• **What you need to do**: Repeat word for word the part of the forum post on Julia GPU array operations below, from "It does it in" to "process down, right?".

• **Passage provided**:

Hello everyone! I’m taking my first steps with Julia and programming GPUs, also this is my first post here. So please forgive me if the question is too banal or has been answered before I could not find anything useful in my brief research.

I’ve got a CPU function which essentially performs a simple vector operation on an array.

```
function cpuf!(
signal1::Array,
signal2::Array,
start_sample::Integer,
num_samples_left::Integer
)
for i = start_sample:num_samples_left + start_sample - 1
signal1[i] = signal1[i] * signal2[i]
end
end
```

It does it in any possible range of an array determined by the arguments `start_sample`

and `num_samples_left`

.

So the naive solution below would probably induce scalar operations on a CuArray and slow the process down, right?

```
function gpuf!(
signal1::CuArray,
signal2::CuArray,
start_sample::Integer,
num_samples_left::Integer
)
for i = start_sample:num_samples_left + start_sample - 1
signal1[i] = signal1[i] * signal2[i]
end
end
```

If so how do I get to this code with maximum performance?

```
function gpuf!(
signal1::CuArray,
signal2::CuArray,
start_sample::Integer,
num_samples_left::Integer
)
signal1 = signal1 .* signal2
#where signal1 and signal2 are in the range [start_sample:num_samples_left + start_sample - 1]
end
```

Do I need to do the splitting on the CPU then upload it onto the GPU?

• **Data to examine**:

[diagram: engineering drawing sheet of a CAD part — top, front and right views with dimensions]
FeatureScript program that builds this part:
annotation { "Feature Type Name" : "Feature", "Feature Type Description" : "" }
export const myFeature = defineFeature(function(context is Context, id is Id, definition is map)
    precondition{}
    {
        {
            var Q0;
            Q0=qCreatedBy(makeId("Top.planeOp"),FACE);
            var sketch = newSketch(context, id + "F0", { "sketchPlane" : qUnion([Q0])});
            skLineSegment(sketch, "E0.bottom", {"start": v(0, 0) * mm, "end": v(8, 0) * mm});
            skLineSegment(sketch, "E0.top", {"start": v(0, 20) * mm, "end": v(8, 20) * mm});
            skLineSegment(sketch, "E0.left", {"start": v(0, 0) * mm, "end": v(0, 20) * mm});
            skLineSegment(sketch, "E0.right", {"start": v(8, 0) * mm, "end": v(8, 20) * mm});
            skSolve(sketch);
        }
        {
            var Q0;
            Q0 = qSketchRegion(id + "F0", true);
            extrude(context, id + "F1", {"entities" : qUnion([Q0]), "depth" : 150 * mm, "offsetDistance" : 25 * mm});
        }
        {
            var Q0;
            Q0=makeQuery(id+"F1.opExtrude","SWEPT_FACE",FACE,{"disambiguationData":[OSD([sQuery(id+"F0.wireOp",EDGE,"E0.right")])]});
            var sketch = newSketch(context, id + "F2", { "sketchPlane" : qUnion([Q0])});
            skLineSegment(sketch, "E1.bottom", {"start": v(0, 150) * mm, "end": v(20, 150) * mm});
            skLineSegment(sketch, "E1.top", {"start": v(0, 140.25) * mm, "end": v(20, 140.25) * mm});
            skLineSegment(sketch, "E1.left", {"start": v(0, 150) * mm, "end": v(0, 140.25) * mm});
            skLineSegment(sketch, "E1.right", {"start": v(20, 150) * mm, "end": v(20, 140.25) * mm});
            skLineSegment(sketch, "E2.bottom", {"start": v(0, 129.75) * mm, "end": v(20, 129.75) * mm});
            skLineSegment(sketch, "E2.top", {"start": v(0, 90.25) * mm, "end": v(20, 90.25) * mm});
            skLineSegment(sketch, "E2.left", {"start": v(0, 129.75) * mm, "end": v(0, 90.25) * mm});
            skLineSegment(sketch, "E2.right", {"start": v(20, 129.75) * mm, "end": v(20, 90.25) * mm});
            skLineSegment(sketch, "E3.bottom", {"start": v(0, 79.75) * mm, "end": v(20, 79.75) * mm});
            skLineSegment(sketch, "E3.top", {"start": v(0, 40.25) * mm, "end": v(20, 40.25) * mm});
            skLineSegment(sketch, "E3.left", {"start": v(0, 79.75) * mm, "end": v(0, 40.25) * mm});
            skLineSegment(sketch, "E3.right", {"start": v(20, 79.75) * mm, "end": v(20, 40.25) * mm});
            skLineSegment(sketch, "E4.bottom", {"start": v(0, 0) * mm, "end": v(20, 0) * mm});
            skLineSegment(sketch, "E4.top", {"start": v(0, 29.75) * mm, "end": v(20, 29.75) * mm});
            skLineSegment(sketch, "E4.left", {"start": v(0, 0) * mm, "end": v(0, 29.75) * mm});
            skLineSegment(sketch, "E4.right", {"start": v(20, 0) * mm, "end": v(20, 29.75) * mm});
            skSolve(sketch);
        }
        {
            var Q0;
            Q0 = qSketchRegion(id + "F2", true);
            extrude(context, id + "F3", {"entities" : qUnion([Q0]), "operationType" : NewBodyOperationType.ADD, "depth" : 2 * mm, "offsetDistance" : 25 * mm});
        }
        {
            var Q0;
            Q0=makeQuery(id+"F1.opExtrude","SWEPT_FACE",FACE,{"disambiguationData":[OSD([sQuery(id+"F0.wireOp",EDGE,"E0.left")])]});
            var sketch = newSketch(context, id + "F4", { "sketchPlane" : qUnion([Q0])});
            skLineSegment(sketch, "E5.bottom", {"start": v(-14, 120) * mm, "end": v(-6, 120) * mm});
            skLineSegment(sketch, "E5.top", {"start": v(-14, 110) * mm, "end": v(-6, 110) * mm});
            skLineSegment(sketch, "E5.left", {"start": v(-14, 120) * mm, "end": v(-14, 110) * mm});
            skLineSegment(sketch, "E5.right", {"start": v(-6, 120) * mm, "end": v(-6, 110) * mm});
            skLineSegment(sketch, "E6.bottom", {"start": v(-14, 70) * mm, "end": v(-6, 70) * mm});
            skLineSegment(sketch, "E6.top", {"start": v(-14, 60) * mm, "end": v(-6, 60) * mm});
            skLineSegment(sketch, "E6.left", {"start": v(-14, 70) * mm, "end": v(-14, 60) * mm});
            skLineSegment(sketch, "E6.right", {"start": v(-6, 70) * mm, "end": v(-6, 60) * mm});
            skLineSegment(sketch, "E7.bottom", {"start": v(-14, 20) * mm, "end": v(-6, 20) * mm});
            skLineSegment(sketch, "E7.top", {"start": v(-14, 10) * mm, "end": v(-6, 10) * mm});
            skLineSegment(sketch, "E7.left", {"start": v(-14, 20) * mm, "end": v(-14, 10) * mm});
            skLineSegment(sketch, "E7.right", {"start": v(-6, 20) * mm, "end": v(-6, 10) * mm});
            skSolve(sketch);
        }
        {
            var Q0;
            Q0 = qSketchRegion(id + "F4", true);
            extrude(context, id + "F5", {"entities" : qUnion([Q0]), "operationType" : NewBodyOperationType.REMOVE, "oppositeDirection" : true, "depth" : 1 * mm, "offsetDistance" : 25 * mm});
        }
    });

• **Written answer**:
It does it in any possible range of an array determined by the arguments `start_sample`

and `num_samples_left`

.

So the naive solution below would probably induce scalar operations on a CuArray and slow the process down, right?